За ней тонкой струйкой потянулись в классы и мы.
Проходя мимо директорского кабинета, мы замолкали и начинали свой неуемный гомон только отойдя на несколько шагов от его дверей. Говорили мы о предстоящих нам школьных делах, и ни слова не было вслух произнесено о том, что мы сейчас слышали.
Я встретила Катюмченко возле базара спустя два года.
Мы к тому времени закончили школу, разъезжались по стране, мечтали учиться дальше.
Лилька стояла у входа на базар, покупала персики. Она была в темном облегающем платье с большим вырезом, черные волосы красиво уложены.
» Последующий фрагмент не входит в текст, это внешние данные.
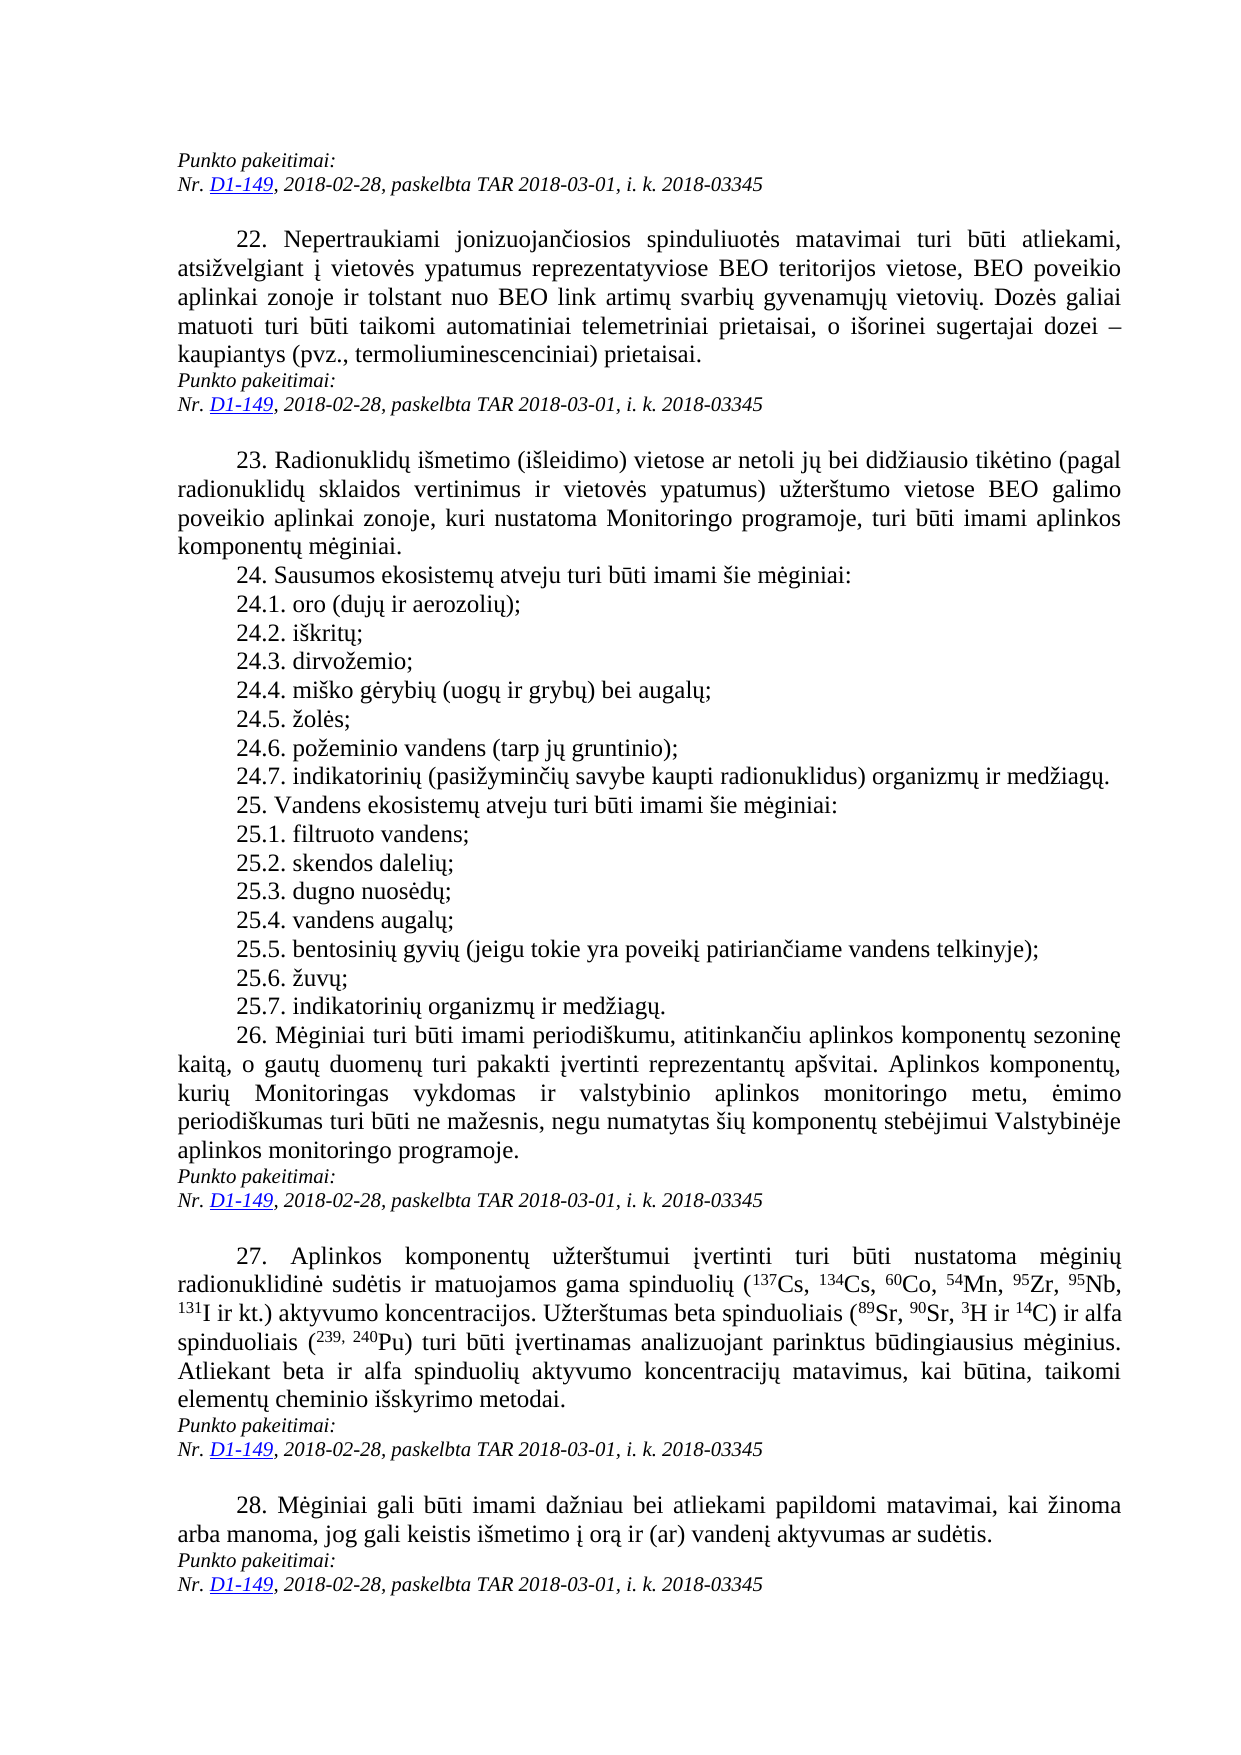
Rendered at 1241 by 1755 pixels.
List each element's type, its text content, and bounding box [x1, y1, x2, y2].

text Nr. D1-149, 2018-02-28, paskelbta TAR 2018-03-01, i. k. 2018-03345 [177, 1188, 1122, 1212]
text 25.7. indikatorinių organizmų ir medžiagų. [177, 991, 1122, 1020]
text 25.6. žuvų; [177, 963, 1122, 991]
text 25. Vandens ekosistemų atveju turi būti imami šie mėginiai: [177, 790, 1122, 819]
text 24.7. indikatorinių (pasižyminčių savybe kaupti radionuklidus) organizmų ir medžiagų. [177, 761, 1122, 790]
text Nr. D1-149, 2018-02-28, paskelbta TAR 2018-03-01, i. k. 2018-03345 [177, 172, 1122, 196]
text Punkto pakeitimai: [177, 1413, 1122, 1437]
text Punkto pakeitimai: [177, 148, 1122, 172]
text Nr. D1-149, 2018-02-28, paskelbta TAR 2018-03-01, i. k. 2018-03345 [177, 1572, 1122, 1596]
text 24.6. požeminio vandens (tarp jų gruntinio); [177, 733, 1122, 761]
text 25.5. bentosinių gyvių (jeigu tokie yra poveikį patiriančiame vandens telkinyje); [177, 934, 1122, 963]
text Punkto pakeitimai: [177, 1164, 1122, 1188]
text 23. Radionuklidų išmetimo (išleidimo) vietose ar netoli jų bei didžiausio tikėtino (pagal radionuklidų sklaidos vertinimus ir vietovės ypatumus) užterštumo vietose BEO galimo poveikio aplinkai zonoje, kuri nustatoma Monitoringo programoje, turi būti imami aplinkos komponentų mėginiai. [177, 445, 1122, 560]
text 25.1. filtruoto vandens; [177, 819, 1122, 848]
text 27. Aplinkos komponentų užterštumui įvertinti turi būti nustatoma mėginių radionuklidinė sudėtis ir matuojamos gama spinduolių (137Cs, 134Cs, 60Co, 54Mn, 95Zr, 95Nb, 131I ir kt.) aktyvumo koncentracijos. Užterštumas beta spinduoliais (89Sr, 90Sr, 3H ir 14C) ir alfa spinduoliais (239, 240Pu) turi būti įvertinamas analizuojant parinktus būdingiausius mėginius. Atliekant beta ir alfa spinduolių aktyvumo koncentracijų matavimus, kai būtina, taikomi elementų cheminio išskyrimo metodai. [177, 1241, 1122, 1413]
text 24.2. iškritų; [177, 618, 1122, 646]
text 24.1. oro (dujų ir aerozolių); [177, 589, 1122, 618]
text Punkto pakeitimai: [177, 1548, 1122, 1572]
text 25.4. vandens augalų; [177, 905, 1122, 934]
text Nr. D1-149, 2018-02-28, paskelbta TAR 2018-03-01, i. k. 2018-03345 [177, 392, 1122, 416]
text Nr. D1-149, 2018-02-28, paskelbta TAR 2018-03-01, i. k. 2018-03345 [177, 1437, 1122, 1461]
text Punkto pakeitimai: [177, 368, 1122, 392]
text 28. Mėginiai gali būti imami dažniau bei atliekami papildomi matavimai, kai žinoma arba manoma, jog gali keistis išmetimo į orą ir (ar) vandenį aktyvumas ar sudėtis. [177, 1490, 1122, 1548]
text 22. Nepertraukiami jonizuojančiosios spinduliuotės matavimai turi būti atliekami, atsižvelgiant į vietovės ypatumus reprezentatyviose BEO teritorijos vietose, BEO poveikio aplinkai zonoje ir tolstant nuo BEO link artimų svarbių gyvenamųjų vietovių. Dozės galiai matuoti turi būti taikomi automatiniai telemetriniai prietaisai, o išorinei sugertajai dozei – kaupiantys (pvz., termoliuminescenciniai) prietaisai. [177, 224, 1122, 368]
text 26. Mėginiai turi būti imami periodiškumu, atitinkančiu aplinkos komponentų sezoninę kaitą, o gautų duomenų turi pakakti įvertinti reprezentantų apšvitai. Aplinkos komponentų, kurių Monitoringas vykdomas ir valstybinio aplinkos monitoringo metu, ėmimo periodiškumas turi būti ne mažesnis, negu numatytas šių komponentų stebėjimui Valstybinėje aplinkos monitoringo programoje. [177, 1020, 1122, 1164]
text 25.3. dugno nuosėdų; [177, 876, 1122, 905]
text 24.4. miško gėrybių (uogų ir grybų) bei augalų; [177, 675, 1122, 704]
text 24.3. dirvožemio; [177, 646, 1122, 675]
text 24. Sausumos ekosistemų atveju turi būti imami šie mėginiai: [177, 560, 1122, 589]
text 25.2. skendos dalelių; [177, 848, 1122, 876]
text 24.5. žolės; [177, 704, 1122, 733]
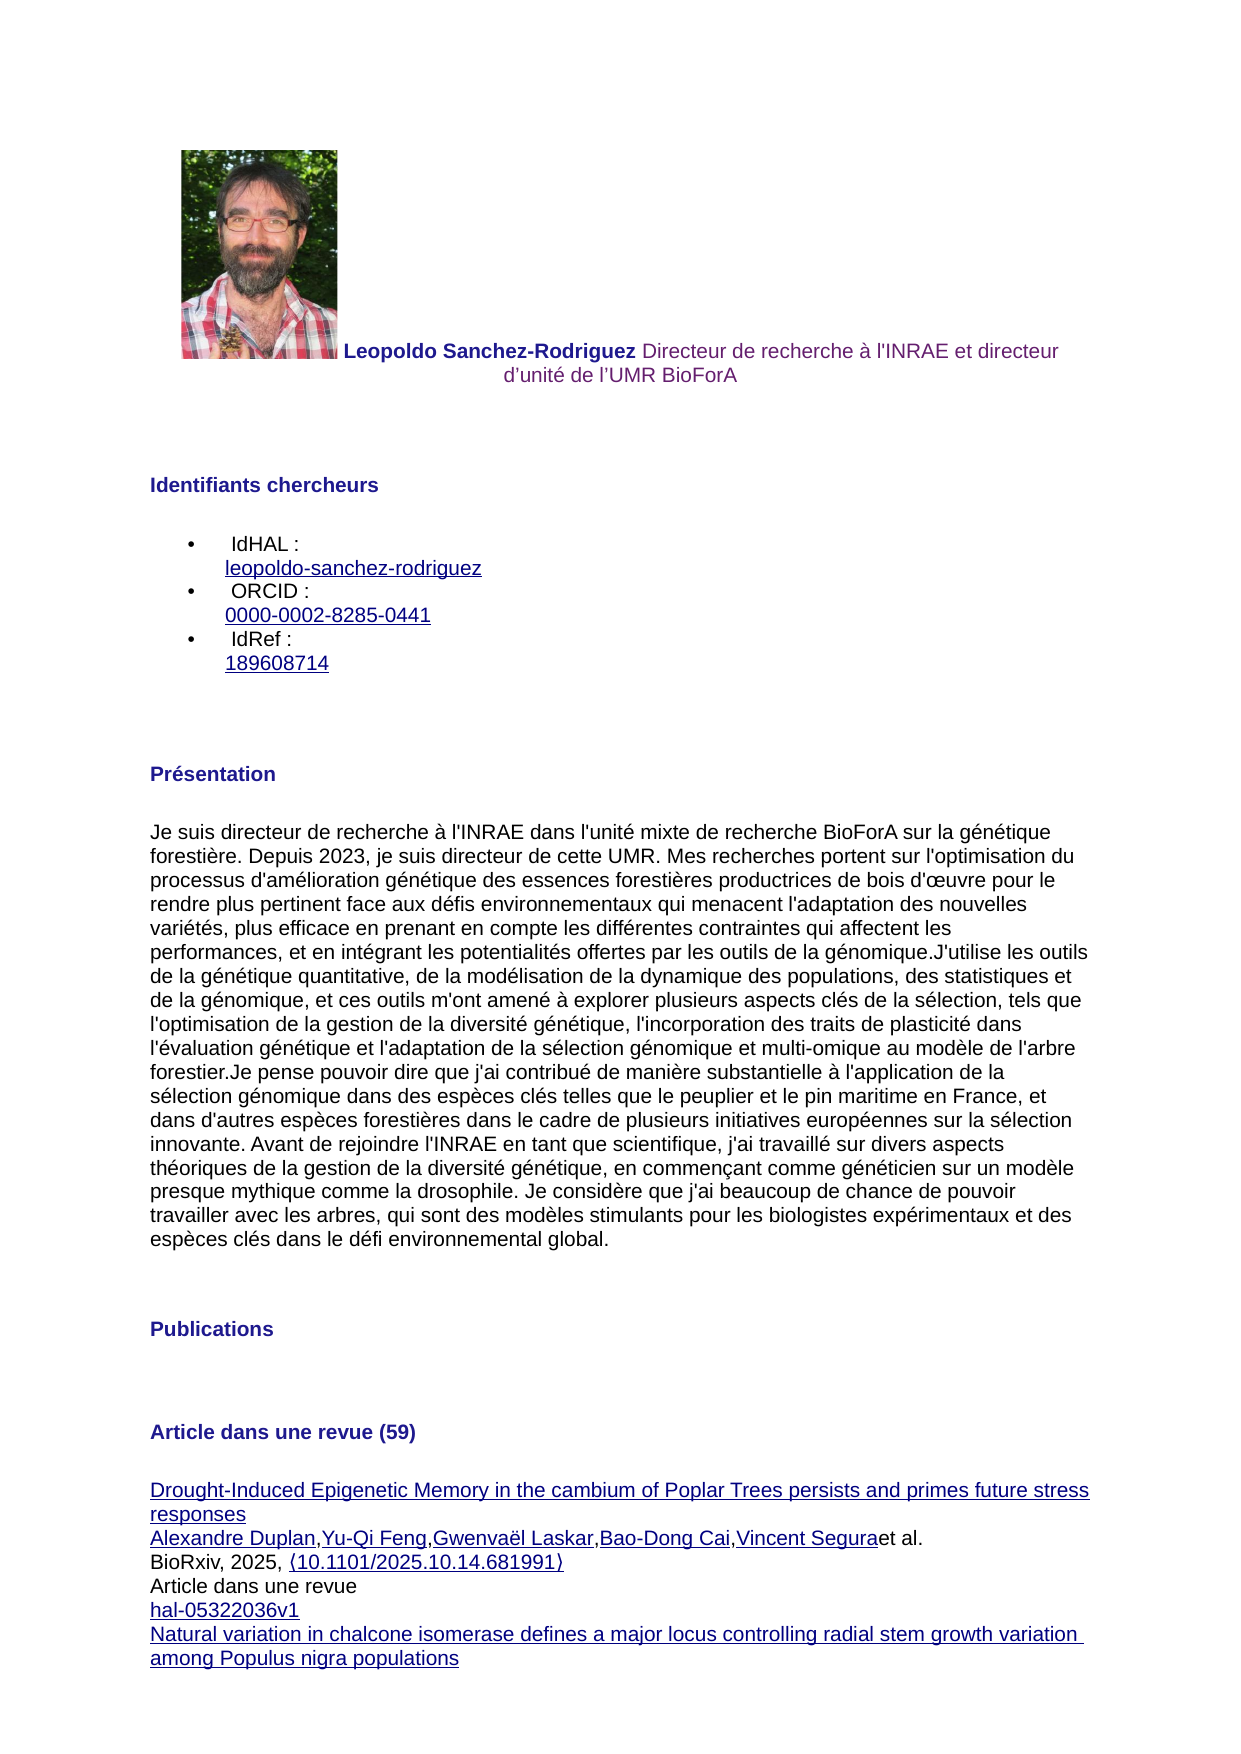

Грудь распирала платье.
Она посмотрела на меня, не узнавая, и стала складывать персики на тарелку весов, выбирая каждый и препираясь с торговцем, который больше смотрел ей за пазуху, чем на весы.
Сейчас она не показалась мне замухрышкой, как два года назад, перед строем, но и красавицей она, безусловно, не была.
Больше я ее никогда не видела
Спустя много лет кто-то из наших рассказал, что ее, когда ей минуло восемнадцать, взял в жены немолодой аджарец, вдовец, и увез в свою деревню, к коровам, баранам и трем детям. А перед тем, как увезти Лилю, он заплатил большую сумму ее матери, с тем, чтобы она никогда более не интересовалась судьбой дочери.